== Available data

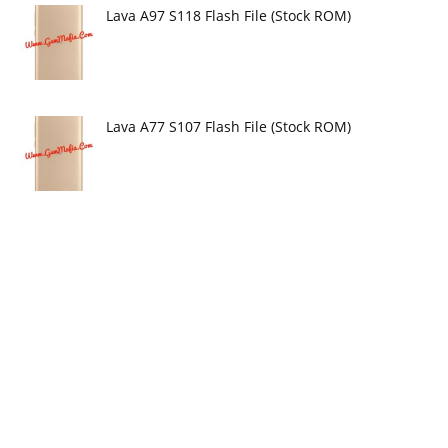
Lava A97 S118 Flash File (Stock ROM)
Lava A77 S107 Flash File (Stock ROM)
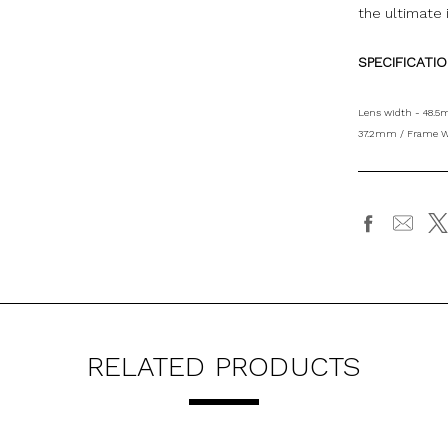
the ultimate 
SPECIFICATI
Lens width - 48.5
37.2mm / Frame W
RELATED PRODUCTS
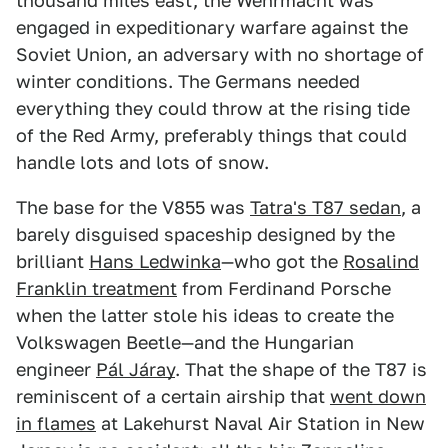
thousand miles east, the Wehrmacht was
engaged in expeditionary warfare against the
Soviet Union, an adversary with no shortage of
winter conditions. The Germans needed
everything they could throw at the rising tide
of the Red Army, preferably things that could
handle lots and lots of snow.
The base for the V855 was
Tatra's T87 sedan
, a
barely disguised spaceship designed by the
brilliant
Hans Ledwinka
—who got the
Rosalind
Franklin treatment
from Ferdinand Porsche
when the latter stole his ideas to create the
Volkswagen Beetle—and the Hungarian
engineer
Pál Járay
. That the shape of the T87 is
reminiscent of a certain airship that
went down
in flames
at Lakehurst Naval Air Station in New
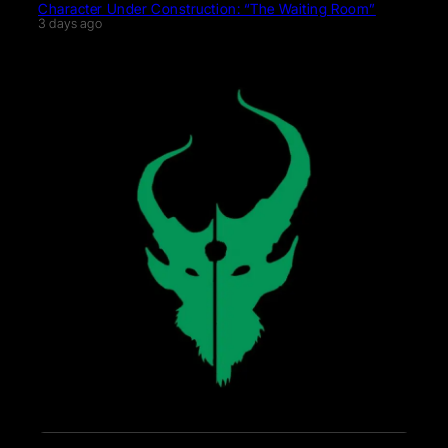
Character Under Construction: “The Waiting Room”
3 days ago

====

▶ Aim of the exercise: Each line above that has the word "Lava" should be copied.

▶ Exercise response:
Lava A97 S118 Flash File (Stock ROM)
Lava A77 S107 Flash File (Stock ROM)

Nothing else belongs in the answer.